# Centering Question



## Johnturner (Apr 13, 2015)

I have a chunk of box elder burl that I want to make into a natural edge hollow form. It is about 4x4x6. The bottom is pretty square and finding center will not be a problem but the opposite end is where in burl shows and it is very bumpy. I am turning between centers to put a tenon on the bottom. What is the best way to find center on a very rough and bumpy surface. A lot the sides are not the same some are taller than the others.

Thanks for listening.
John


----------



## Schroedc (Apr 13, 2015)

I'll eyeball it and drill a pocket with a forstner bit and then insert my drive center or my live center depending on which way I decide to mount it in the lathe. You can usually get pretty close.

Reactions: Agree 2


----------



## JR Custom Calls (Apr 13, 2015)

You can Put it between centers and adjust it until it doesn't keep rolling if you move it... Assuming it's fairly symmetrical

Reactions: Agree 1


----------



## Johnturner (Apr 14, 2015)

OK Dumb question - If it is mounted a little off center am I right in thinking that by turning a cylinder it becomes centered?


----------



## Schroedc (Apr 14, 2015)

Johnturner said:


> OK Dumb question - If it is mounted a little off center am I right in thinking that by turning a cylinder it becomes centered?



Yes, even if you start off a little off center when you round it up it'll be centered.

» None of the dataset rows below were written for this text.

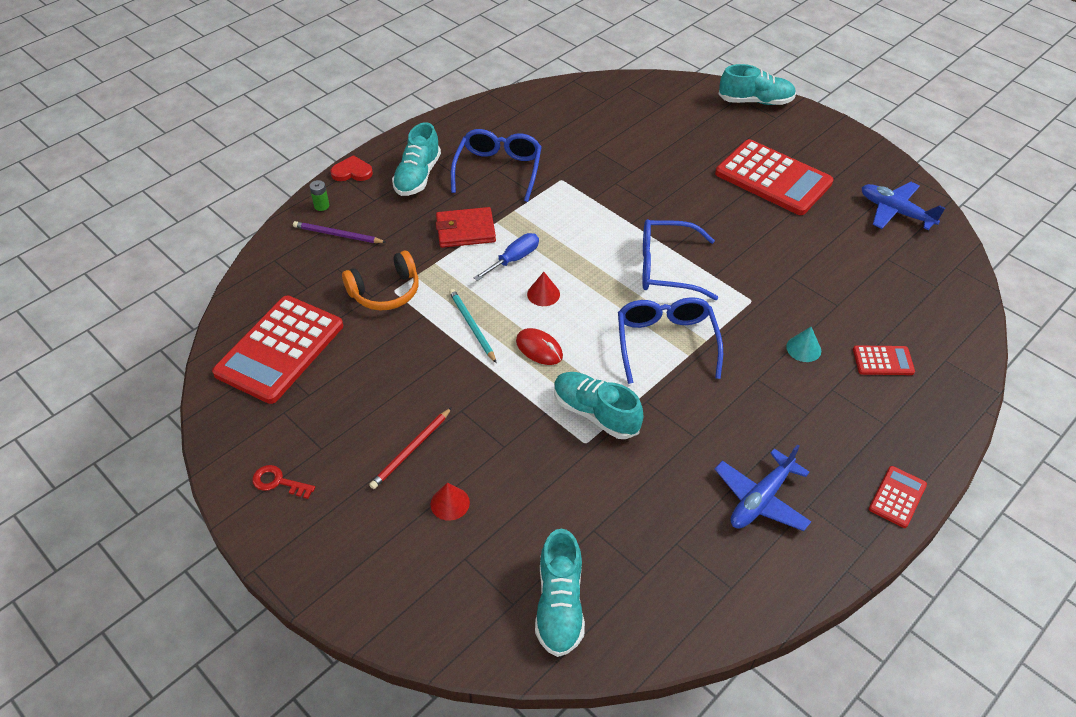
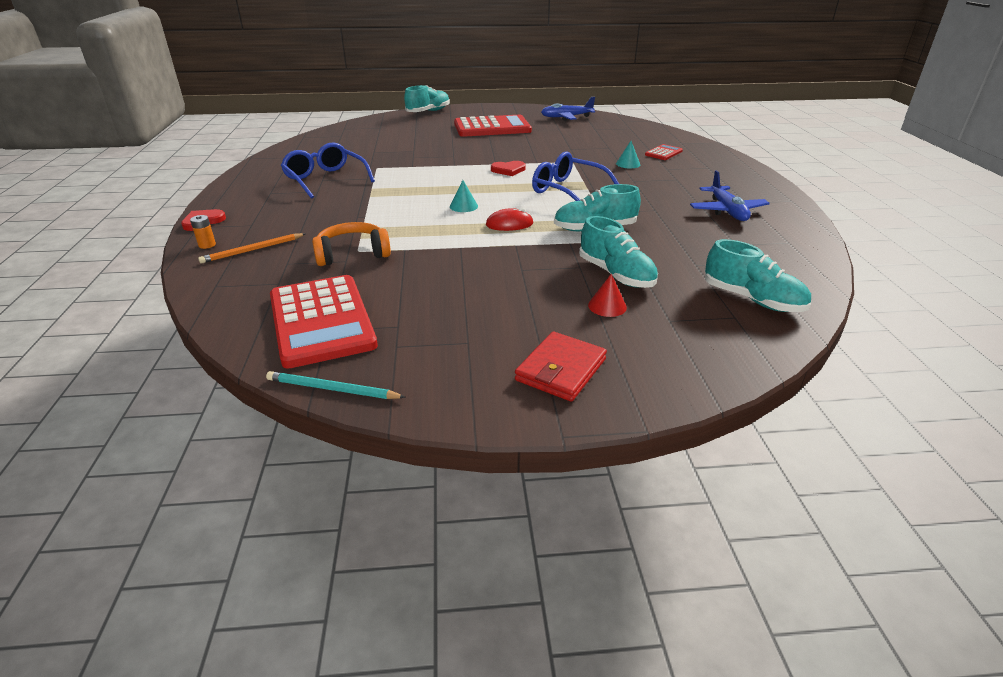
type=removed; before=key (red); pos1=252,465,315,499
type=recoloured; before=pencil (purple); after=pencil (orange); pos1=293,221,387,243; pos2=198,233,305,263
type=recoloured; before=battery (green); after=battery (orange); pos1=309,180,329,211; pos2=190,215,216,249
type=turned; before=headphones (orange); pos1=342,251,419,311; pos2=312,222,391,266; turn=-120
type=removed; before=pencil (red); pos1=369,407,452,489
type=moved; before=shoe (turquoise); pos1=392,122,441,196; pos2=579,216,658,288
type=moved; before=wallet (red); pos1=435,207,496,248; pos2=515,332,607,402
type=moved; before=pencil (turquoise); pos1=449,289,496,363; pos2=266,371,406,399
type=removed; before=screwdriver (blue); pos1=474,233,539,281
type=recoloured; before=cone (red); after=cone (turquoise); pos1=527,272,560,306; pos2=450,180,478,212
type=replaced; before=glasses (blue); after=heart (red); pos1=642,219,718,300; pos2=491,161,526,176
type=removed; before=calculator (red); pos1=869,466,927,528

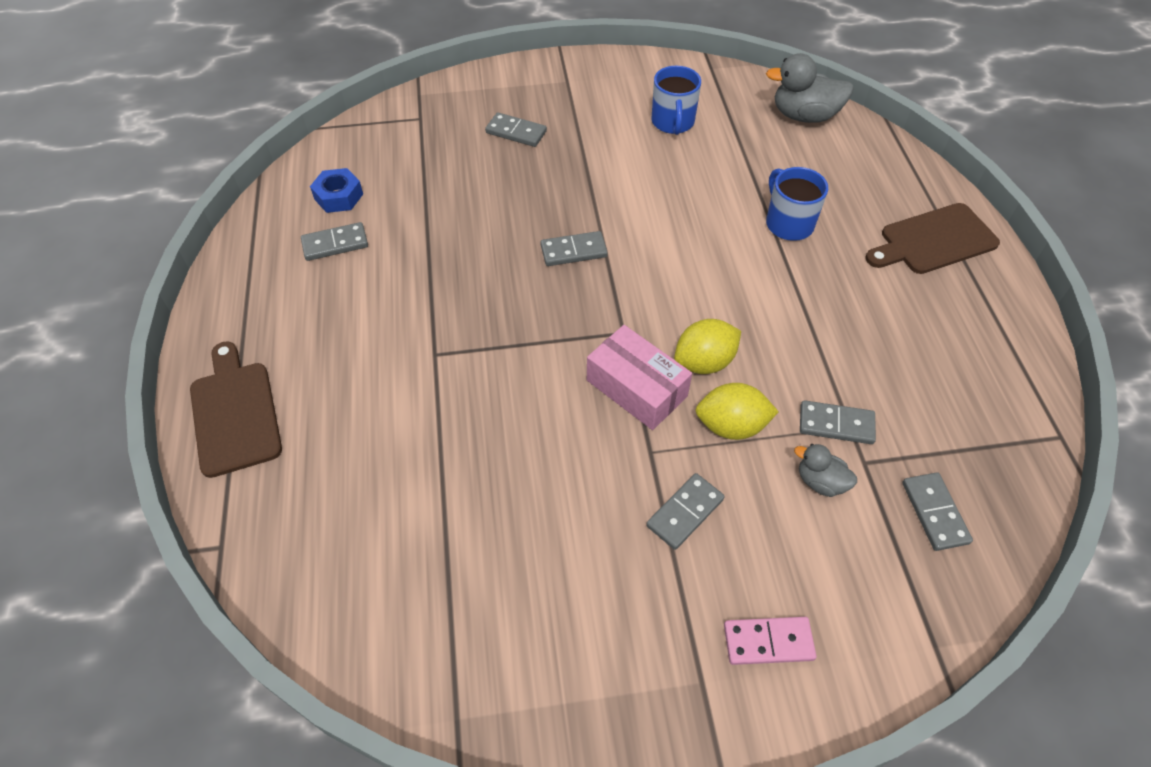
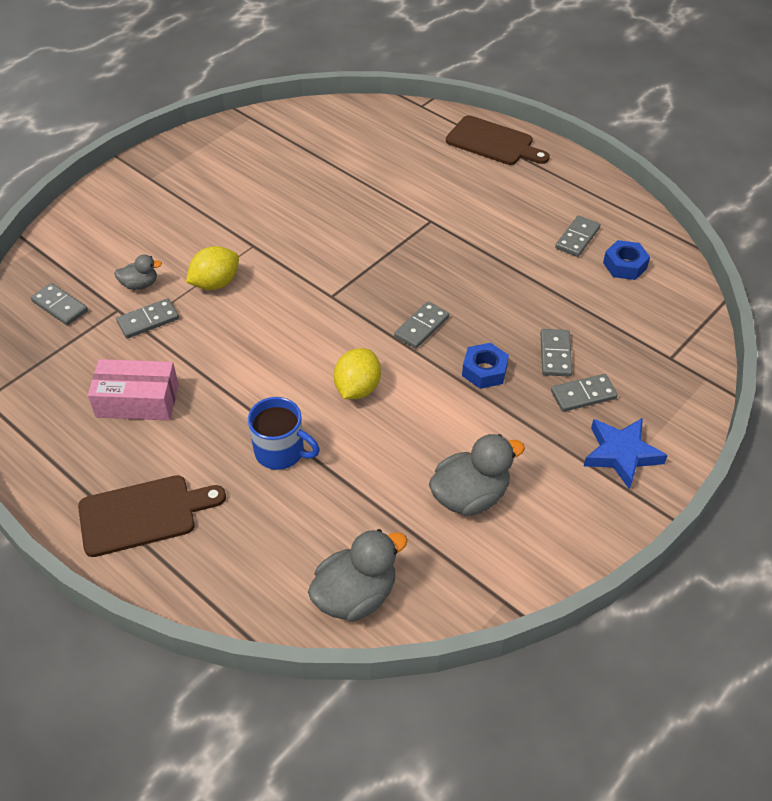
type=moved; before=box (pink); pos1=587,325,692,430; pos2=88,359,179,420
type=moved; before=domino (grey); pos1=646,473,725,550; pos2=541,329,572,377
type=replaced; before=mug (blue); after=duck (grey); pos1=651,66,701,135; pos2=429,434,525,516
type=moved; before=lemon (yellow); pos1=674,319,741,374; pos2=334,348,381,399
type=removed; before=domino (pink); pos1=724,617,817,665
type=turned; before=cutting board (brown); pos1=866,203,1000,274; pos2=78,475,226,557; turn=45
type=added; after=nut (blue); pos2=462,343,509,389
type=added; after=star (blue); pos2=584,418,668,490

One thing though to pay attention to with natural edge pieces is you can still end up off balance even when centered as one side might be longer/heavier that the other so just because it is vibrating it isn't necessarily off center.


----------



## Graybeard (Apr 15, 2015)

Saw a turner named Al Stirt - he used this in the drive center. http://www.alstirt.com/PDF files/BowlDriver.pdf By using this he can move the drive and tail stock as he goes to pick the best of the piece of wood. When he has it set up the way he wants it he cuts the tenon. This lets you adjust the wood until your satisfied with it. There are some commercially made drives like this but I can't find them. If your interested PM me and I'll look further.
Graybeard


----------



## Johnturner (Apr 15, 2015)

Interesting I'll try it.


----------



## Graybeard (Apr 16, 2015)

This is the commercial one: 



Graybeard


----------



## duncsuss (Apr 16, 2015)

I use "Stebb centers" (I think I have this and this from PennState). They work fine for me when dealing with irregular surfaces like burls.


----------